### Task 1
Translate into Spanish the following sentence from the thread on computing a running mean in Python: "For a short, fast solution that does the whole thing in one loop, without dependencies, the code below works great."
### Task 2
Write a continuation of the forum thread on computing a running mean in Python, beginning immediately after its final line.

### Passage provided
Is there a SciPy function or NumPy function or module for Python that calculates the running mean of a 1D array given a specific window?

For a short, fast solution that does the whole thing in one loop, without dependencies, the code below works great.

mylist = [1, 2, 3, 4, 5, 6, 7]
N = 3
cumsum, moving_aves = [0], []

for i, x in enumerate(mylist, 1):
    cumsum.append(cumsum[i-1] + x)
    if i>=N:
        moving_ave = (cumsum[i] - cumsum[i-N])/N
        #can do stuff with moving_ave here
        moving_aves.append(moving_ave)

UPD: more efficient solutions have been proposed by Alleo and jasaarim.

You can use np.convolve for that:

np.convolve(x, np.ones((N,))/N, mode='valid')

### Information shown
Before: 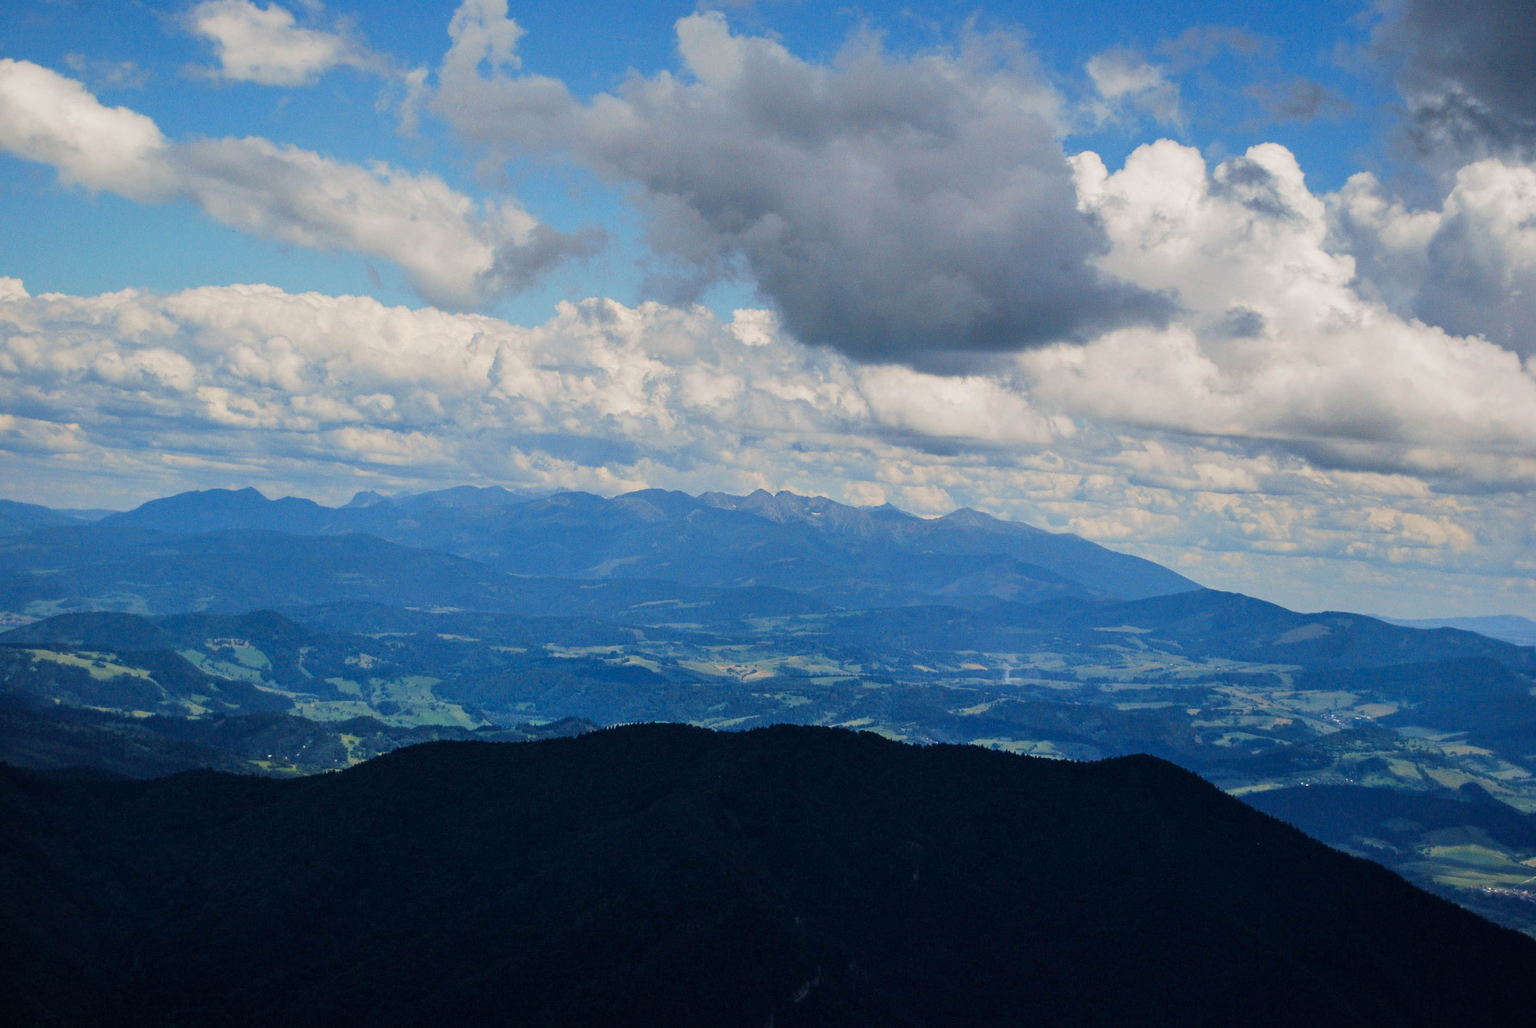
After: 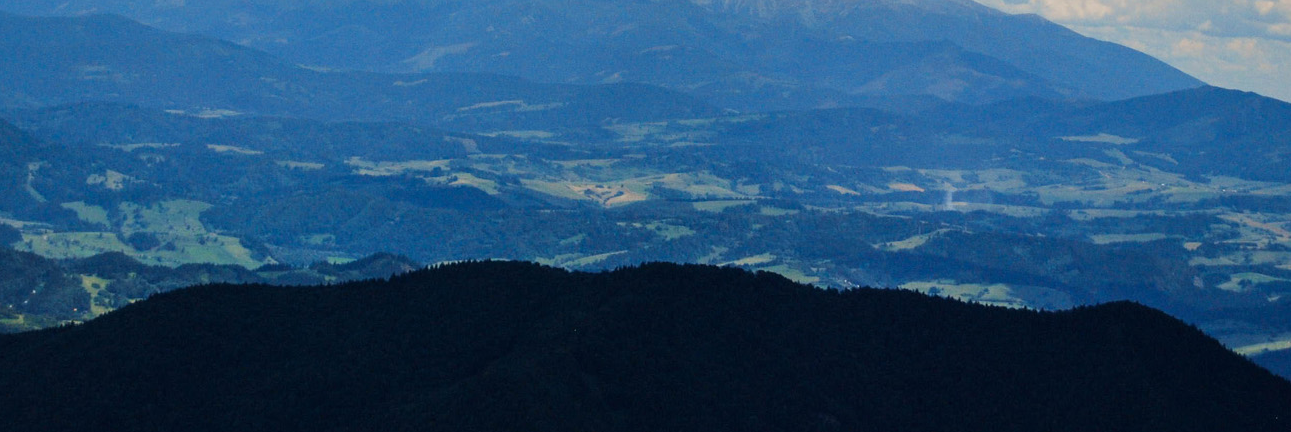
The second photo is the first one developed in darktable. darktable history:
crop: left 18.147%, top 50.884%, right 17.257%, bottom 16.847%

### Right answer 1
Para una solución breve y rápida que lo hace todo en un solo bucle, sin dependencias, el código de abajo funciona de maravilla.

### Right answer 2
Explanation

The running mean is a case of the mathematical operation of convolution. For the running mean, you slide a window along the input and compute the mean of the window’s contents. For discrete 1D signals, convolution is the same thing, except instead of the mean you compute an arbitrary linear combination, i.e. multiply each element by a corresponding coefficient and add up the results. Those coefficients, one for each position in the window, are sometimes called the convolution kernel. Now, the arithmetic mean of N values is (x_1 + x_2 + ... + x_N) / N, so the corresponding kernel is (1/N, 1/N, ..., 1/N), and that’s exactly what we get by using np.ones((N,))/N.

Edges

The mode argument of np.convolve specifies how to handle the edges. I chose the valid mode here because I think that’s how most people expect the running mean to work, but you may have other priorities. Here is a plot that illustrates the difference between the modes:

import numpy as np
import matplotlib.pyplot as plt
modes = ['full', 'same', 'valid']
for m in modes:
    plt.plot(np.convolve(np.ones((200,)), np.ones((50,))/50, mode=m));
plt.axis([-10, 251, -.1, 1.1]);
plt.legend(modes, loc='lower center');
plt.show()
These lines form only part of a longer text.